Saturday, May 14, 2016: 11:30 AM-1:30 PM
Hall A (Baltimore Convention Center)
G. J. Katuwal1,2, N. D. Cahill3, S. A. Baum4 and A. M. Michael1, (1)Autism and Developmental Medicine Institute, Geisinger Health System, Lewisburg, PA, (2)Center for Imaging Science, Rochester Institute of Technology, Rochester, NY, (3)School of Mathematical Sciences, Rochester Institute of Technology, Rochester, NY, (4)Faculty of Science, University of Manitoba, Winnipeg, MB, Canada
Background:

Previous findings of brain morphometry abnormalities in autism spectrum disorder (ASD) have been inconsistent (Chen 2011). In addition, previous large multi-site studies that use brain morphometry to classify ASD from typically developing controls (TDC) report low classification accuracies (<60 %) (Haar 2014; Katuwal 2015; Sabuncu & Konukoglu 2014).
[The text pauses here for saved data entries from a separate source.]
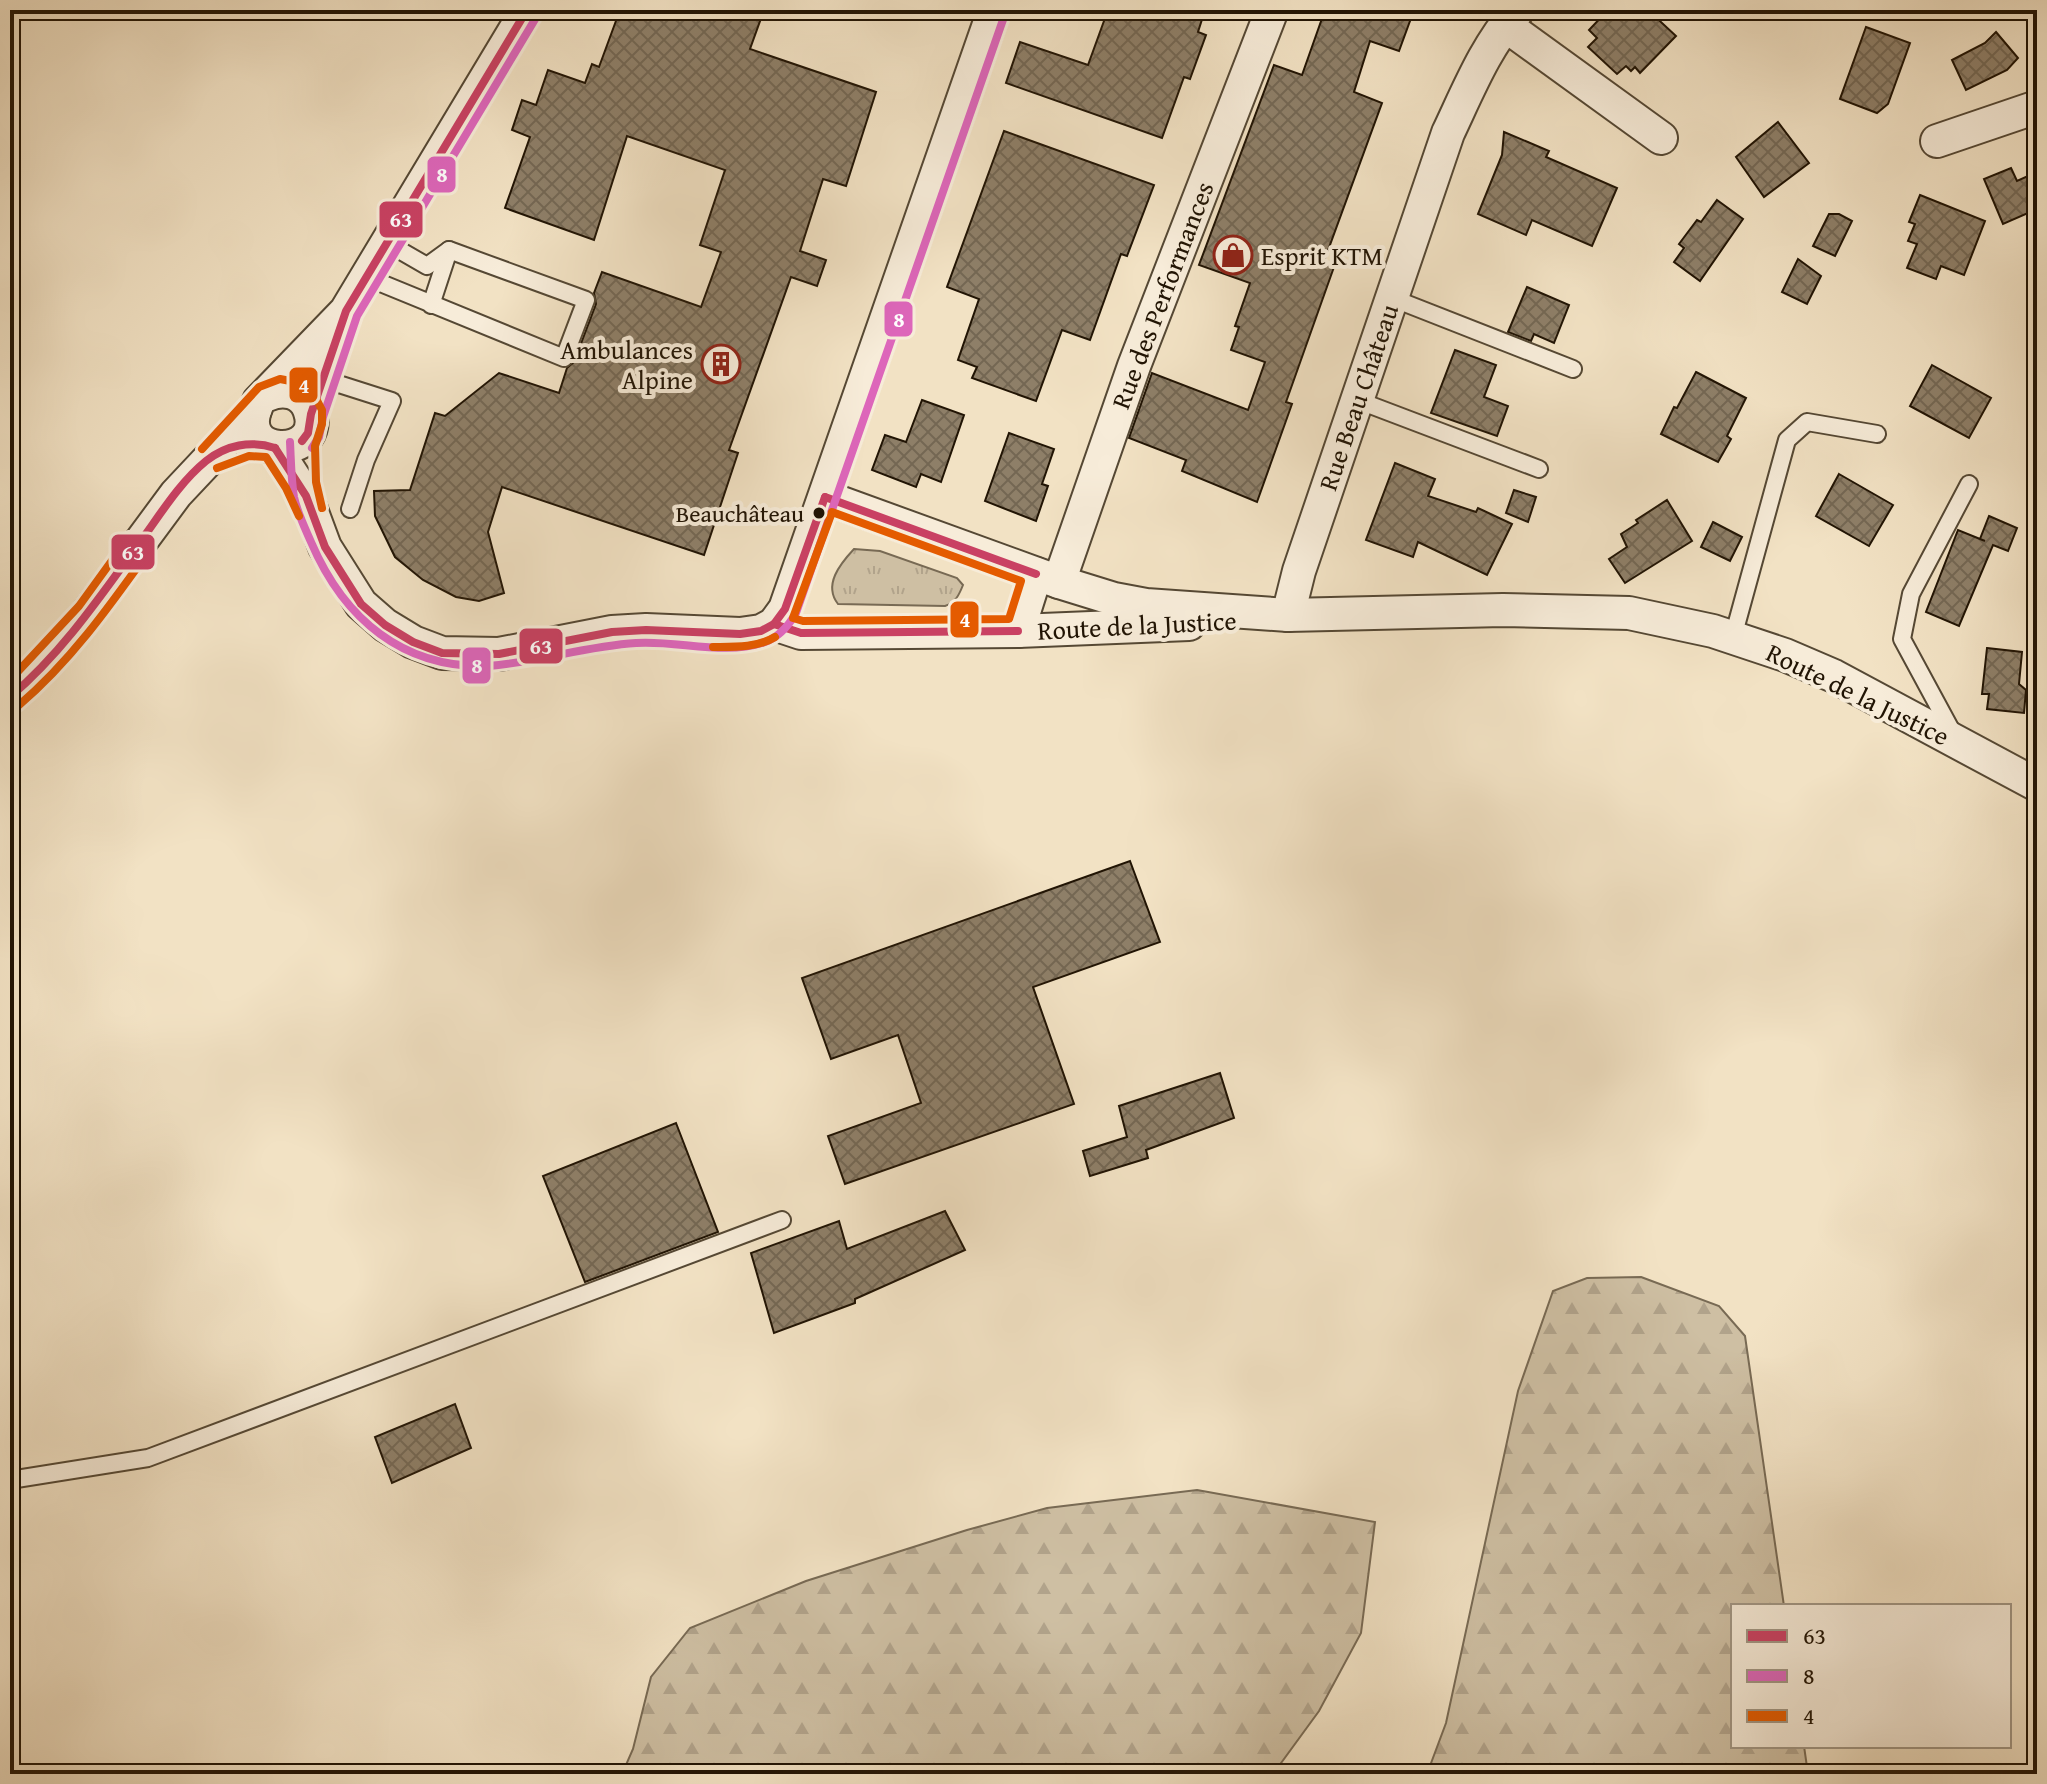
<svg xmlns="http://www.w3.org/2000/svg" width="2047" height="1784" font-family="'Gentium Book Plus',serif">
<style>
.grass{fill:url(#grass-tufts);stroke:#786a54;stroke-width:2}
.forest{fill:url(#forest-firs);stroke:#786a54;stroke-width:2}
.building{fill:url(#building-cross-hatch);stroke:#211404;stroke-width:2}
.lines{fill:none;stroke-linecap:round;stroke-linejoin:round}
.service-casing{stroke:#554834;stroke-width:20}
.minor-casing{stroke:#554834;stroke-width:36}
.service{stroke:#f7ecd9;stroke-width:16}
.minor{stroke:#f7ecd9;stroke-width:32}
.bus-1-casing{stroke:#f7ecd9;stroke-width:14}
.bus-2-casing{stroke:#f7ecd9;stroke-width:14}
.bus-3-casing{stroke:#f7ecd9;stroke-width:14}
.bus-1{stroke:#c94163;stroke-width:8}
.bus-2{stroke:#dd66ba;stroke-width:8}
.bus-3{stroke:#e45b00;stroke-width:8}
.bus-dot{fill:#211404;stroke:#f7ecd9;stroke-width:3}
.labels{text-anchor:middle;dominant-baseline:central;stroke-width:8;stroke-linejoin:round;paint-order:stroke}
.bus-label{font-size:24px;fill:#211404;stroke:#f7ecd9;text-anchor:end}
.poi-label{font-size:26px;fill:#211404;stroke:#f7ecd9;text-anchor:start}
.street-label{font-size:26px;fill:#211404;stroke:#f7ecd9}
.line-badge{stroke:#f7ecd9;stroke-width:3}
.badge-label{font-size:22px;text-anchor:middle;font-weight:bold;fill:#fff}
</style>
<defs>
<pattern id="grass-tufts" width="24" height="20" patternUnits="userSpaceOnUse" patternTransform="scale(2)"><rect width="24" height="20" fill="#cebfa3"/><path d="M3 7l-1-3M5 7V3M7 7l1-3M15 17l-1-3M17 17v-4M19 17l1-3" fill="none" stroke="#b1a38b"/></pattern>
<pattern id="forest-firs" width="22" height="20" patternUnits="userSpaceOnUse" patternTransform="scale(2)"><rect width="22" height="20" fill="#cebfa3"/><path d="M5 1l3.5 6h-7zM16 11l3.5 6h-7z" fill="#b1a38b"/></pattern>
<pattern id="building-cross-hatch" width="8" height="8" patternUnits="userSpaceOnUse" patternTransform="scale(2)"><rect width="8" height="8" fill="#8e7f68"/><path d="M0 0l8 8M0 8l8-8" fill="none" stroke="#746753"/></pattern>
</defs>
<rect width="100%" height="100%" fill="#f2e2c4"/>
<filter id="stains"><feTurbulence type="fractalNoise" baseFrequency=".0025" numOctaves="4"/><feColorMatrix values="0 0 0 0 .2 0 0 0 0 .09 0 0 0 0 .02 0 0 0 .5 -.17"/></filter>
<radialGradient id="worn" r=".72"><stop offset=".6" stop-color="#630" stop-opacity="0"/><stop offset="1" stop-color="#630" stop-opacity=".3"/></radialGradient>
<path class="grass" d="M854 549 880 551 957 578 963 585C959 595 956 602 945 606L838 604C823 585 840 564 854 549Z"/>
<g class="forest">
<polygon points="1641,1277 1719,1306 1745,1336 1784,1606 1733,1606 1733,1746 1804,1746 1808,1774 1427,1774 1446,1723 1518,1391 1553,1291 1587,1278"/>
<polygon points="1197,1490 1375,1522 1361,1633 1319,1711 1273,1774 622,1774 633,1749 651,1677 690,1628 806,1581 967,1530 1047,1508"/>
</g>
<g class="building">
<polygon points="620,10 764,10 750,49 876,92 846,186 823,179 800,251 826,260 817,286 791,277 729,450 738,453 704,555 502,487 488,532 504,593 479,601 456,597 423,580 395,557 375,516 374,491 410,490 435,413 445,416 499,373 559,393 567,368 574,362 596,304 594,293 602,272 701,307 721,252 700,245 725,170 627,136 594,240 505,208 530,137 512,130 522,100 536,105 548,70 585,83 592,64 599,67"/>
<polygon points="1108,10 1205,10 1198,32 1206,35 1190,79 1184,77 1162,138 1006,83 1020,42 1088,65"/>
<polygon points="1325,10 1414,10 1399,51 1370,41 1354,92 1382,103 1323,264 1334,267 1286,402 1292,404 1257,502 1182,471 1186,460 1129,438 1152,373 1248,410 1265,362 1231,350 1239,327 1235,326 1250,283 1199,265 1274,65 1302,75"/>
<polygon points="1608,10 1648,10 1676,36 1640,73 1635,67 1631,71 1626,66 1617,74 1588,47 1597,38 1589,30"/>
<polygon points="1866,27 1910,43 1888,104 1877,113 1840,99"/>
<polygon points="1996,32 2018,58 2007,70 1966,90 1952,60 1985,43"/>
<polygon points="1778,122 1809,163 1764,197 1736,157"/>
<polygon points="1004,131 1154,185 1127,256 1121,254 1090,340 1062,330 1036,401 972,378 977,367 958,360 979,299 947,287"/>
<polygon points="1504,132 1549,151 1546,157 1617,188 1592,246 1532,220 1526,235 1478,214 1502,155"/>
<polygon points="2011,168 2017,181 2037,172 2037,209 2003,224 1984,179"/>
<polygon points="1920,195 1985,221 1964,275 1941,266 1936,279 1907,268 1917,244 1908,241 1915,224 1909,222"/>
<polygon points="1717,200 1743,219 1700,281 1674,262 1684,248 1679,244 1697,220 1701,222"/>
<polygon points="1829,214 1839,214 1852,221 1835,256 1813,246"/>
<polygon points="1798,259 1821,276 1807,304 1782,292"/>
<polygon points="1527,287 1569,305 1554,343 1534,334 1531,341 1508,332"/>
<polygon points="1455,350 1496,365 1484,397 1508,406 1497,436 1431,413"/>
<polygon points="1932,365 1991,398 1969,438 1910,406"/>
<polygon points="1696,372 1746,398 1727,436 1731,439 1718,462 1661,434 1674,407 1677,408"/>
<polygon points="922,400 964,415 941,482 921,474 916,487 872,470 885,435 906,442"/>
<polygon points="1009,433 1054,449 1042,484 1048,486 1036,521 985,501"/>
<polygon points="1395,463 1435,479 1428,496 1476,512 1478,508 1512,524 1487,575 1418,542 1413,557 1366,540"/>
<polygon points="1839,474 1893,505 1869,546 1816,516"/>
<polygon points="1514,490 1536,497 1528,522 1506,513"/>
<polygon points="1667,500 1692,541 1625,583 1609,559 1627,547 1621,534 1638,523 1636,520"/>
<polygon points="1989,516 2017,528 2008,551 1993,545 1959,626 1926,612 1958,530 1985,541 1980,539"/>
<polygon points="1713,522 1742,537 1730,561 1701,547"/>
<polygon points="1987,648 2022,652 2019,684 2026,690 2024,713 1987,709 1989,694 1982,694"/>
<polygon points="1130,861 1160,942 1033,987 1074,1104 845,1184 828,1136 921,1103 898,1035 831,1059 802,978"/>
<polygon points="1220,1073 1234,1118 1146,1150 1148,1158 1090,1176 1083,1151 1127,1137 1119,1106"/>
<polygon points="676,1123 718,1232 585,1282 543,1176"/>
<polygon points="945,1211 965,1250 855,1299 855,1303 774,1333 751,1253 839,1221 847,1249"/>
<polygon points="455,1404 471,1448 392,1483 375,1437"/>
</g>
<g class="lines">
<g class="service-casing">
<g id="service">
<polyline points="366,277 564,358 586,300 449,250 427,266 387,243"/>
<polyline points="1392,298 1573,369"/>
<polyline points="431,305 449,250"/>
<polyline points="323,379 392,401 366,460 350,509"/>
<polyline points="1357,400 1539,469"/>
<polyline points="1733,637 1787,440 1807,422 1877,434"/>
<polyline points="1955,737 1902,639 1911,594 1969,484"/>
<polyline points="10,1480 148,1458 782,1220"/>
</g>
</g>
<g class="minor-casing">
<g id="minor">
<polyline points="1505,25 1661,138"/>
<polyline points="1937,141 2037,107"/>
<path d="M267 395C283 388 302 391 309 409 329 461 228 461 259 401L346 311 527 10"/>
<polyline points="311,414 342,323"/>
<polyline points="275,448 306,496 325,547 361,604 385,625 413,642 442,653 499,654 612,632 646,630 740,634 761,631 774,624 785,609 994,10"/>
<polyline points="825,497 1059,582 1114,599 1146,605 1288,615 1503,610 1629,613 1713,631 1785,655 1834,676 2037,785"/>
<polyline points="1059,582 1134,366 1272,10"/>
<path d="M1288 615 1299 571 1448 133C1468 91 1486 45 1518 10"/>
<polyline points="774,624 801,633 1018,631 1189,624"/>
<polyline points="1018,631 1036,574"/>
<polyline points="10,697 50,657 88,613 176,494 255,410"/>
</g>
</g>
<use href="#service" class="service"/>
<use href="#minor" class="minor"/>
<g class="bus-1-casing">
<g id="bus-1">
<polyline points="302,441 308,433 311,414 346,311 527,10"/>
<polyline points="275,448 306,496 325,547 361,604 385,625 413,642 442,653 499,654 612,632 646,630 740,634 761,631 774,624 785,609 825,497"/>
<polyline points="825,497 1036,574"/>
<polyline points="774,624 801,633 1018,631"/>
<path d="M10 697C62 653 100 597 140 542 160 515 179 483 206 461 226 445 251 440 275 448"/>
</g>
</g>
<g class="bus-2-casing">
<g id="bus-2">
<path d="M290 442C291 460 291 479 294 497 297 512 305 528 311 542 344 619 403 669 489 666 538 662 586 646 636 643 678 640 724 656 765 642 779 637 789 625 796 613L1005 14"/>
<polyline points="312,448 319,437 323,417 357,316 537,16"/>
</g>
</g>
<g class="bus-3-casing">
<g id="bus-3">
<polyline points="202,449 259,387 280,379 301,383 312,391 322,410 322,424 315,446 316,482 322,508"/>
<polyline points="217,468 249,456 266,457 286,488 299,516"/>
<polygon points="832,512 1021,581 1009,619 803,621 793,618"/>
<path d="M713 647C734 647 757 648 775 637"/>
<polyline points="10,680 79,606 129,537"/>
<path d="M18 706C70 662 109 607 149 551"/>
</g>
</g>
<use href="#bus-1" class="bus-1"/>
<use href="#bus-2" class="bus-2"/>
<use href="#bus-3" class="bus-3"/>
</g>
<defs>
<g id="shop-ring" transform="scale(2)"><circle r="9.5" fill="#f7ecd9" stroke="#8f2418" stroke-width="1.5"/><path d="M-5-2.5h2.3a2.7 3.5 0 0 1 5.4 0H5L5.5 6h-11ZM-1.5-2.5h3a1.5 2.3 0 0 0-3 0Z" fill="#8f2418"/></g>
<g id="building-ring" transform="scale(2)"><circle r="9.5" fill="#f7ecd9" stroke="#8f2418" stroke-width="1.5"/><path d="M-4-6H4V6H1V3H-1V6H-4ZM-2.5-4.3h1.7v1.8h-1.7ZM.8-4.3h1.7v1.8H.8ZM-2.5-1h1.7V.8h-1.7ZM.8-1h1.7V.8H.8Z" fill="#8f2418"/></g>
</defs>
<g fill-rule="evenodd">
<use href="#shop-ring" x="1233" y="255"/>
<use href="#building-ring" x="721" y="364"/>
</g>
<circle class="bus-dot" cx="819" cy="513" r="7"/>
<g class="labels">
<g class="bus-label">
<text x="804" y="513">Beauchâteau</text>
</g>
<g class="poi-label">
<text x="1261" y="255">Esprit KTM</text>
<text x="693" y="349" text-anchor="end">Ambulances<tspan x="693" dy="30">Alpine</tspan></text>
</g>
<g class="street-label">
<text transform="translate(1162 295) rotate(-69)">Rue des Performances</text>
<text transform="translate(1358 397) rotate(-71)">Rue Beau Château</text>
<text transform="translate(1137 625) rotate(-3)">Route de la Justice</text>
<text transform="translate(1858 694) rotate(26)">Route de la Justice</text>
</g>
</g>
<g class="line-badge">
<rect x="426" y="155" width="31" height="39" rx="8" fill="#dd66ba"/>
<rect x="378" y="200" width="46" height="39" rx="8" fill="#c94163"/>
<rect x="883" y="300" width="31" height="38" rx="8" fill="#dd66ba"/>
<rect x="288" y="366" width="31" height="38" rx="8" fill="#e45b00"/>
<rect x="110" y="533" width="46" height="38" rx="8" fill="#c94163"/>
<rect x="949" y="600" width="31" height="39" rx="8" fill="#e45b00"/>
<rect x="518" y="627" width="46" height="38" rx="8" fill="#c94163"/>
<rect x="461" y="646" width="31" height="39" rx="8" fill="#dd66ba"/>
</g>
<g class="badge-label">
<text x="442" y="182">8</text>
<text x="401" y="227">63</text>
<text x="899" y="327">8</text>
<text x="304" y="393">4</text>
<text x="133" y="560">63</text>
<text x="965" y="627">4</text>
<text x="541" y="654">63</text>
<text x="477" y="673">8</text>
</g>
<rect width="2047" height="1784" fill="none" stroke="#f2e2c4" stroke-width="40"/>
<rect x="12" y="12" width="2023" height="1760" fill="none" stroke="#211404" stroke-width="4"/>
<rect x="20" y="20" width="2007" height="1744" fill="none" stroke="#211404" stroke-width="2"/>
<rect x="1731" y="1604" width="280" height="144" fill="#f7ecd9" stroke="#a19684" stroke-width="2"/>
<rect x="1747" y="1630" width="40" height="12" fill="#c94163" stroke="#a19684" stroke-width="2"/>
<text x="1803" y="1644" font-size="24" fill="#211404">63</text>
<rect x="1747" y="1670" width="40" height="12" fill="#dd66ba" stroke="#a19684" stroke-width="2"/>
<text x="1803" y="1684" font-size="24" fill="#211404">8</text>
<rect x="1747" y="1710" width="40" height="12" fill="#e45b00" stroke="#a19684" stroke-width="2"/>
<text x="1803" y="1724" font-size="24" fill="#211404">4</text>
<rect width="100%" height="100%" filter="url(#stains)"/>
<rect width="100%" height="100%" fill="url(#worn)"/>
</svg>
The variability of the reported findings and the low accuracies can be mainly attributed to the heterogeneity of ASD.

Objectives:  

In this study we investigate if the challenges posed by the heterogeneity of ASD brain morphometry for ASD classification can be improved by utilizing autism severity (AS), verbal IQ (VIQ) and age information.

Methods:  

Structural MRIs of 373 ASD and 361 TDC male subjects (age range: 6-40years) from the ABIDE were preprocessed using FreeSurfer. For each image, 538 brain morphometric features were derived. ASD vs. TDC classification was performed using the Random Forest classifier on morphometric features. Classification success was measured using the area under the curve (AUC) metric estimated by 10-fold cross validation. AS, VIQ and age information were utilized in two ways. First, VIQ and age information were used in conjunction with morphometric features. Second, subjects were divided into 3 sub-groups each for AS, VIQ and age (Figure 1). In this scheme, subject numbers of ASDs and TDCs were matched either by ‘up-sampling’ the smaller class in each training fold or by ‘down-sampling’ the larger class to match demographics of the smaller class.

Results:  

A moderate AUC of 0.61, similar to the best of previous work, was achieved when only brain morphometric features were used for classification. Adding age and VIQ to brain morphometry features improved the AUC to 0.68. When subjects were divided into sub-groups, classification performance improved significantly and AUC patterns of both the up-sampling and down-sampling schemes matched (Figure 1). The highest AUC of 0.92 was achieved in the down-sampling scheme for the low AS group (Figure 1B). The most important features for classification varied across sub-groups (Figure 2), however, they were predominantly from the left amygdala, right hippocampal, ventricular, insular, frontal and temporal regions. Further, the mean of Cohen’s d metric of the important features followed the AUC patterns. In both schemes, AUC was high for low AS (4 to 5) but decreased for moderate AS (6 to 7) and high AS (8 to 10). AUC decreased with VIQ. AUC was moderate for age groups of 6-13years and 18-40years but low for 13-18years age group. See Figure 1 for AUC values. 

Conclusions:  

The variability of the important features for classification across the sub-groups indicates that brain anatomical abnormalities in ASD are dependent on factors such as AS, VIQ and age. The increase in classification performance with the utilization of the above information demonstrates that the challenges posed by ASD heterogeneity can be mitigated by sub-grouping ASD. This study shows that the search for brain markers for sub-groups of ASD may be more fruitful than searching for markers across the whole spectrum of autism.